On Thu, Mar 13, 2014 at 07:33:02PM -0500, Steve French wrote:
> On Thu, Mar 13, 2014 at 9:20 AM, Theodore Ts'o <[email protected]> wrote:
> > Previously, the no-op "mount -o mount /dev/xxx" operation when the
> > file system is already mounted read-write causes an implied,
> > unconditional syncfs().  This seems pretty stupid, and it's certainly
> > documented or guaraunteed to do this, nor is it particularly useful,
> > except in the case where the file system was mounted rw and is getting
> > remounted read-only.
> 
> Is there a case where a file system, not mounted read-only,
> would want to skip the syncfs on remount?  I don't know
> of any particular reason to do a syncfs on remount unless
> caching behavior is changing (or moving to read-only mount),
> but if as you say it is documented and guaranteed...
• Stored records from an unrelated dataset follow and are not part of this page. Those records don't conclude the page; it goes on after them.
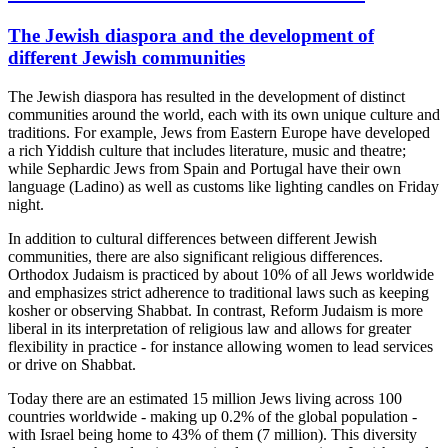
The Jewish diaspora and the development of
different Jewish communities
The Jewish diaspora has resulted in the development of distinct
communities around the world, each with its own unique culture and
traditions. For example, Jews from Eastern Europe have developed
a rich Yiddish culture that includes literature, music and theatre;
while Sephardic Jews from Spain and Portugal have their own
language (Ladino) as well as customs like lighting candles on Friday
night.
In addition to cultural differences between different Jewish
communities, there are also significant religious differences.
Orthodox Judaism is practiced by about 10% of all Jews worldwide
and emphasizes strict adherence to traditional laws such as keeping
kosher or observing Shabbat. In contrast, Reform Judaism is more
liberal in its interpretation of religious law and allows for greater
flexibility in practice - for instance allowing women to lead services
or drive on Shabbat.
Today there are an estimated 15 million Jews living across 100
countries worldwide - making up 0.2% of the global population -
with Israel being home to 43% of them (7 million). This diversity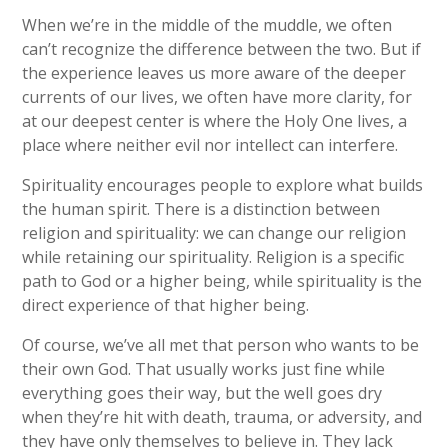
When we’re in the middle of the muddle, we often
can’t recognize the difference between the two. But if
the experience leaves us more aware of the deeper
currents of our lives, we often have more clarity, for
at our deepest center is where the Holy One lives, a
place where neither evil nor intellect can interfere.
Spirituality encourages people to explore what builds
the human spirit. There is a distinction between
religion and spirituality: we can change our religion
while retaining our spirituality. Religion is a specific
path to God or a higher being, while spirituality is the
direct experience of that higher being.
Of course, we’ve all met that person who wants to be
their own God. That usually works just fine while
everything goes their way, but the well goes dry
when they’re hit with death, trauma, or adversity, and
they have only themselves to believe in. They lack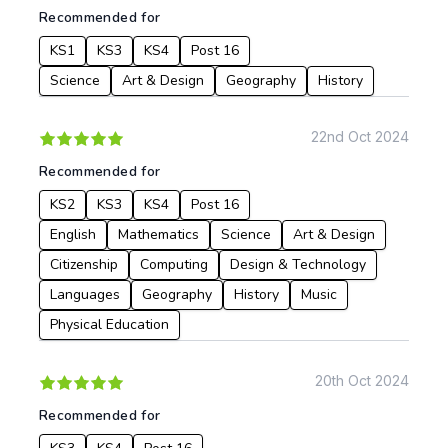
Recommended for
KS1
KS3
KS4
Post 16
Science
Art & Design
Geography
History
22nd Oct 2024
Recommended for
KS2
KS3
KS4
Post 16
English
Mathematics
Science
Art & Design
Citizenship
Computing
Design & Technology
Languages
Geography
History
Music
Physical Education
20th Oct 2024
Recommended for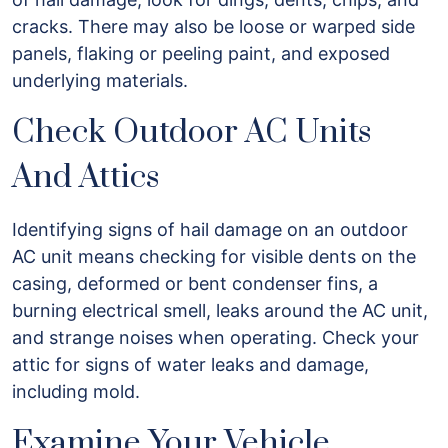
cracks. There may also be loose or warped side
panels, flaking or peeling paint, and exposed
underlying materials.
Check Outdoor AC Units
And Attics
Identifying signs of hail damage on an outdoor
AC unit means checking for visible dents on the
casing, deformed or bent condenser fins, a
burning electrical smell, leaks around the AC unit,
and strange noises when operating. Check your
attic for signs of water leaks and damage,
including mold.
Examine Your Vehicle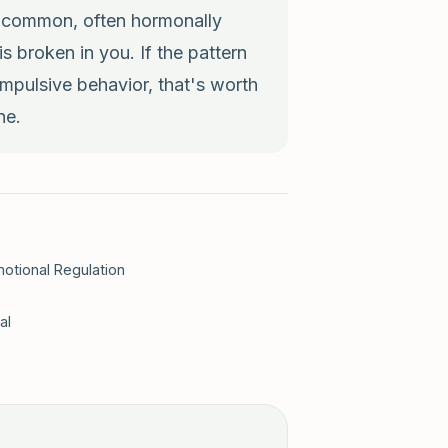
e common, often hormonally
 broken in you. If the pattern
mpulsive behavior, that's worth
ne.
otional Regulation
al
If the file system is mounted read-write, and it is transitioning to
read-only, i.e. "mount -o remount,ro /" then you do want to write out
all dirty data before you transition it to be read-only (otherwise you
would lose data).

It is my belief that this is the _only_ data integrity issue which is
implied by remount (and this is more about not losing work done by
previous system calls).

The background reason for this commit is that a user complained on the
ext4 list that he is using containers in a virtualization environment,
and due to the init scripts which the user doesn't want to change, it
is causing gazillions of no-op remounts, and this is causing ext4 (and
xfs) to do send CACHE FLUSH commands because it is required by the
syncfs(2) system call, which also calls sync_filesystem.  These CACHE
FLUSH commands are unneeded for anything, especially for these no-op
remounts, and so I want them to go away for remounts, but they should
still be there in response to syncfs(2) requests.